Load imbalance is a source of performance loss in HPC systems and applications. We have seen that the problem, far from being solved, worsens with the growth of the systems. Our proposal is a dynamic solution to adapt the execution at runtime.
Summary
The load balancing problem concerns both system administrators and application developers. Because it affects both the efficiency of the system and the performance of applications. Specially in HPC the amount of resources that are wasted with a bad load distribution can be extremely large.
HPC developers usually try to solve the load imbalance problem in their own applications. In fig. 1 we can see a typical life cycle when developing an HPC application. This process is time-consuming for the programmer/expert and spends computational resources. Moreover, when talking about highly tuned applications, this cycle must be done for each different architecture the application will run and each input set used.
The objective of DLB is to avoid this cycle and offer a tool that can be used without a previous performance analysis of the application (see fig. 2). Therefore, we will reduce significantly the time spent by the programmers modifying the application, debugging and analyzing the sources of performance loss and also minimize the amount of computational resources necessary to run the performance tests.
DLB is a library devoted to speedup hybrid parallel applications (see fig. 3).
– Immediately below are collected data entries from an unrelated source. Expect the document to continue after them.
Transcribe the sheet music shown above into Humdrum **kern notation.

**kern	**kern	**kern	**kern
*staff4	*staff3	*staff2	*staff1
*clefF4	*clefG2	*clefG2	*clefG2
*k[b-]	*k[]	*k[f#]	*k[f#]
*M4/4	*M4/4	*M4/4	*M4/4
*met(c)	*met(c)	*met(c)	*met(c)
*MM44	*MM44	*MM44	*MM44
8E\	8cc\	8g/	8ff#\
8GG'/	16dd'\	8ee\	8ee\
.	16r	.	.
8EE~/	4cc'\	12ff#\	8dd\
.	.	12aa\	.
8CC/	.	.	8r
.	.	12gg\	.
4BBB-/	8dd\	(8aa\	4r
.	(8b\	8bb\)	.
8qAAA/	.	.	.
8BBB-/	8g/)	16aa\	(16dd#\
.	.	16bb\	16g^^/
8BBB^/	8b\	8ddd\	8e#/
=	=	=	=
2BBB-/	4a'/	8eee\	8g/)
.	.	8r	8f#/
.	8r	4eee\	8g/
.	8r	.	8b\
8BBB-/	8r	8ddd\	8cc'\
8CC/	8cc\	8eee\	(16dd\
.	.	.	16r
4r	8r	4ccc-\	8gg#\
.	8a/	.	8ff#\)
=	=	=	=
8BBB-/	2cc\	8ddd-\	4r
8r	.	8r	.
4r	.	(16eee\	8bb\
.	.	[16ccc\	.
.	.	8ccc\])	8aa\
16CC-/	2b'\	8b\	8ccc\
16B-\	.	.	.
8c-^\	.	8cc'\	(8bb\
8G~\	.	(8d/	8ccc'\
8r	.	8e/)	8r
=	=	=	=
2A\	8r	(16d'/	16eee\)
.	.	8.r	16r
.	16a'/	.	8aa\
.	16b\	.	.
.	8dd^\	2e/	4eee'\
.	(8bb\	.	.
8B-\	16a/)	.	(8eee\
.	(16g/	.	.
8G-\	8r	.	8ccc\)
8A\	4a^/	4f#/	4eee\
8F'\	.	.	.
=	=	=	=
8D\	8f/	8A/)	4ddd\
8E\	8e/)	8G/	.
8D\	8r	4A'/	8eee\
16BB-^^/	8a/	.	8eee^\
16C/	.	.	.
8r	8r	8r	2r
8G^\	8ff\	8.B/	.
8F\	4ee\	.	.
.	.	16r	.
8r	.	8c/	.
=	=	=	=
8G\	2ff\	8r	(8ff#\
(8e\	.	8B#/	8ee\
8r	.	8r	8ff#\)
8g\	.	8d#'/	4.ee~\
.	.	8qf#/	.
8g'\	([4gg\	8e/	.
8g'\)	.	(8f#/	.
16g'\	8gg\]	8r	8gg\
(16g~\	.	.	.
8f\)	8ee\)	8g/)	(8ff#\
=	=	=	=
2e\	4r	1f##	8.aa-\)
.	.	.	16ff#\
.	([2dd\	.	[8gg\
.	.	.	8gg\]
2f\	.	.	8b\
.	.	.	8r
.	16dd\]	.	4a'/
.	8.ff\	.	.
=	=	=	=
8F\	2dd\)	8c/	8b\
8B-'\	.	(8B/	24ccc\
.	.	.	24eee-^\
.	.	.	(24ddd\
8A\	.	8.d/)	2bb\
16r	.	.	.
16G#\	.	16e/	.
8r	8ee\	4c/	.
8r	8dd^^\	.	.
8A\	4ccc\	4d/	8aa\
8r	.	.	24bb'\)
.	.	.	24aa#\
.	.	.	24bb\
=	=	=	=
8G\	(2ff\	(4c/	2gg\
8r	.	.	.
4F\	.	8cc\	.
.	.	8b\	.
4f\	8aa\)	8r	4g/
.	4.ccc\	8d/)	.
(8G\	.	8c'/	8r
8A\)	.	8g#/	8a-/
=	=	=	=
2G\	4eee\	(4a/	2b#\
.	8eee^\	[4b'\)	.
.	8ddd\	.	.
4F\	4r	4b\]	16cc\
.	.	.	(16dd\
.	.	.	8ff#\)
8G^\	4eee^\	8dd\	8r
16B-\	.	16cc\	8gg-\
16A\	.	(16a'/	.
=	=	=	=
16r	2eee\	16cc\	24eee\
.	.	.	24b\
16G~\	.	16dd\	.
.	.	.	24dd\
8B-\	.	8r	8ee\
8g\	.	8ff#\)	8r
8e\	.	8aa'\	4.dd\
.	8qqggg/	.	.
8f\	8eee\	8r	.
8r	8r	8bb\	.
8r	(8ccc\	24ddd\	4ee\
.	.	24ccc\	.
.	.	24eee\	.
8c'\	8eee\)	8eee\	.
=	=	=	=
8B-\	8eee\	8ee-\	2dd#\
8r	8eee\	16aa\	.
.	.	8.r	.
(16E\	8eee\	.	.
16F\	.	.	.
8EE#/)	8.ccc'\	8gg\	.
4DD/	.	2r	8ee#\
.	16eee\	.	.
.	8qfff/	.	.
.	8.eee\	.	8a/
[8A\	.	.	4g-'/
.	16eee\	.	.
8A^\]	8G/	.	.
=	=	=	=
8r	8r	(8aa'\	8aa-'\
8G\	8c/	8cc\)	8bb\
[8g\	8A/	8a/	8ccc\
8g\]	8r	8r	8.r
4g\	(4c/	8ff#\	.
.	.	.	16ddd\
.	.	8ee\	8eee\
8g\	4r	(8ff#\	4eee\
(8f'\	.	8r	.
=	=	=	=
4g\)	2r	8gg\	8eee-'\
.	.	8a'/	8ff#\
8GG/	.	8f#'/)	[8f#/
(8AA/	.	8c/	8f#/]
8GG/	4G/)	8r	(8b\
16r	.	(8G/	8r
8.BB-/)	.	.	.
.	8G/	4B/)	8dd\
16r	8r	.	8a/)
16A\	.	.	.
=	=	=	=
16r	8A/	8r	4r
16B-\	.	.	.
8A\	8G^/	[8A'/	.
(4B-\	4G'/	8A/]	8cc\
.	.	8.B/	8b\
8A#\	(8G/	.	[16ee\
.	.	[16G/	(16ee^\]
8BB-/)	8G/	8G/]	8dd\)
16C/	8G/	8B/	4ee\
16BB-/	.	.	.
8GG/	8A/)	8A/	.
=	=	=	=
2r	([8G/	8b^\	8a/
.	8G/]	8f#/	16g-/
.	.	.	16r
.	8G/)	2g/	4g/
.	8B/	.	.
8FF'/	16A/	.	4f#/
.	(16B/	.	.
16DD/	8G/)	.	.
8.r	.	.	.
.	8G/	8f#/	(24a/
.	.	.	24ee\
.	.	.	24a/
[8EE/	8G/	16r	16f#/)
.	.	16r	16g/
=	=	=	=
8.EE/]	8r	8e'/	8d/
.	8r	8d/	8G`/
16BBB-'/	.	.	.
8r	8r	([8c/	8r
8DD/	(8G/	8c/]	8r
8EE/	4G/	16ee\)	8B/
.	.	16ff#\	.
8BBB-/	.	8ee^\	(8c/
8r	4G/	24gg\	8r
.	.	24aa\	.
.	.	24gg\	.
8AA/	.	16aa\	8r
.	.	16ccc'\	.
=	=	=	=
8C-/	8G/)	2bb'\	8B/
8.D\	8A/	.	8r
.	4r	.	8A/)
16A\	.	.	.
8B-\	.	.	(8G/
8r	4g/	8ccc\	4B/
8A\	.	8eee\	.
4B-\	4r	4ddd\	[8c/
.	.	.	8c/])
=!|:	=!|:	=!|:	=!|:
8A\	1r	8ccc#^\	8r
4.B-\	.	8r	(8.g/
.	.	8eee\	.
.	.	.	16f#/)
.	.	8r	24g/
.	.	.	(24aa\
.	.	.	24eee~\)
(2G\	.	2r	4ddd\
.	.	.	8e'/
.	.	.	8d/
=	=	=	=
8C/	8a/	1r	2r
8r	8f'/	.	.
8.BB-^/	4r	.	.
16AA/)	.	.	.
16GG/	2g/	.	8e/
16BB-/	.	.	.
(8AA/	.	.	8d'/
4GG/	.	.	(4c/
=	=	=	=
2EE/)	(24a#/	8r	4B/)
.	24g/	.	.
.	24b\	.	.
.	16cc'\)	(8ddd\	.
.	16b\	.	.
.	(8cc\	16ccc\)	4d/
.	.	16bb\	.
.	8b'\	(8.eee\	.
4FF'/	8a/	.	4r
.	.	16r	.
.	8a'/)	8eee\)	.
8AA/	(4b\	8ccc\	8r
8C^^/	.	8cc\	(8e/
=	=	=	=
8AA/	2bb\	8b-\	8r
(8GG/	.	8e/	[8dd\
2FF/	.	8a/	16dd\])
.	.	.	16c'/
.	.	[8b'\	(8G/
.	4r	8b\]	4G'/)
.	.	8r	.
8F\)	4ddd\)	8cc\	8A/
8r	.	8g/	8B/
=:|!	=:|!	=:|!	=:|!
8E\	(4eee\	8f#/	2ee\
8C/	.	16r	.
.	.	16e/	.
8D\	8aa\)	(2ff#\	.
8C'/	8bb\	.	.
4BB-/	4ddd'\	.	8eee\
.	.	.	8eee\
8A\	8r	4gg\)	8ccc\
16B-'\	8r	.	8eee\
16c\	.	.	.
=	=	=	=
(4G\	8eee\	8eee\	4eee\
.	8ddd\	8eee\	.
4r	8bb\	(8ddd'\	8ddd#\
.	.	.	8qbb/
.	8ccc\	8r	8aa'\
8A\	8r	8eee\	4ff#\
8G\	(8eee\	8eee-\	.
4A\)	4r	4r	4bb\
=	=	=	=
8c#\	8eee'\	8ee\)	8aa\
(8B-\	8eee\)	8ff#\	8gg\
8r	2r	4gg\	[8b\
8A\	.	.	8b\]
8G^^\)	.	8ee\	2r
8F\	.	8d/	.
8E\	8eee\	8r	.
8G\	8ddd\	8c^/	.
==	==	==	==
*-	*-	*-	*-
And at the same time, DLB improves the efficient use of the computational resources inside a computing node.
To improve the performance of applications and maximize the use of resources inside a computational node DLB will attack the load imbalance at different levels. Instead of fighting the load imbalance DLB adapts the execution at runtime using the malleability of the inner level of parallelism (i.e. changing the number of threads in OpenMP).
This dynamism allows DLB to react to different sources of imbalance: Algorithm, data, hardware architecture and resource availability among others. The DLB approach to redistribute the computational resources, at runtime, depending on the instantaneous demand, can improve the performance in different situations:
- Hybrid applications with an imbalance problem at the outer level of parallelism.
- Hybrid applications with an imbalance problem at the inner level of parallelism.
- Hybrid applications with serialized parts of the code.
- Multiple applications with different parallelism patterns.
Who can use DLB?
Any application written in C, C++ or Fortran in any of the supported parallel programming models. The current supported parallel programming models are the following:
- MPI+OpenMP
- MPI+OmpSs
- OmpSs (Multiple Applications)
We are open to adding support for more programming models in both inner and outer level of parallelism.
How does DLB work?
DLB will use the malleability of the inner level of parallelism to change the number of threads of the different processes running on the same node. There are different load balancing algorithms implemented within DLB. They all rely on this main idea but they target different types of applications or situations.
In fig. 4 we can see an example of a DLB load balancing algorithm. In this case, the application is running two MPI processes on a computing node, with two OpenMP threads each one. When MPI process 1 reaches a blocking MPI call it will lend its assigned CPUs (number 1 and 2) to the second MPI process running in the same node. This will allow MPI process 2 to finish its computation faster.
What does DLB need?
DLB needs more than one process running in the same computing node (with shared memory). These processes can be MPI processes of the same application or processes of different applications.
We need the processes to use a shared memory parallel programming model (current version supports, OpenMP and OmpSs). The shared memory programming model must be malleable, both from the point of view of the programming model (OpenMP and OmpSs are highly malleable) and from the point of view of the application (do not rely on the number of threads).
Is DLB available?
Yes! DLB is ready to be used. Download the latest version.
Where I can find more information about DLB?
You can find more technical information about DLB in the group web page.
The user guide of DLB can be found here.
Objectives
The aim of DLB is to achieve the most efficient use of the resources in a computational node. Moreover, DLB tries to accomplish this in the most transparent way to the user or application developer. Also to be able to react to any kind of load imbalance, DLB will take all the decisions at runtime.
DLB will also offer tools to other components of the typical software stack (e.g. job scheduler). This tools will have two main functions. On one hand to obtain information about the performance of the application at runtime. On the other hand to offer mechanisms to adapt dynamically the application to the resources.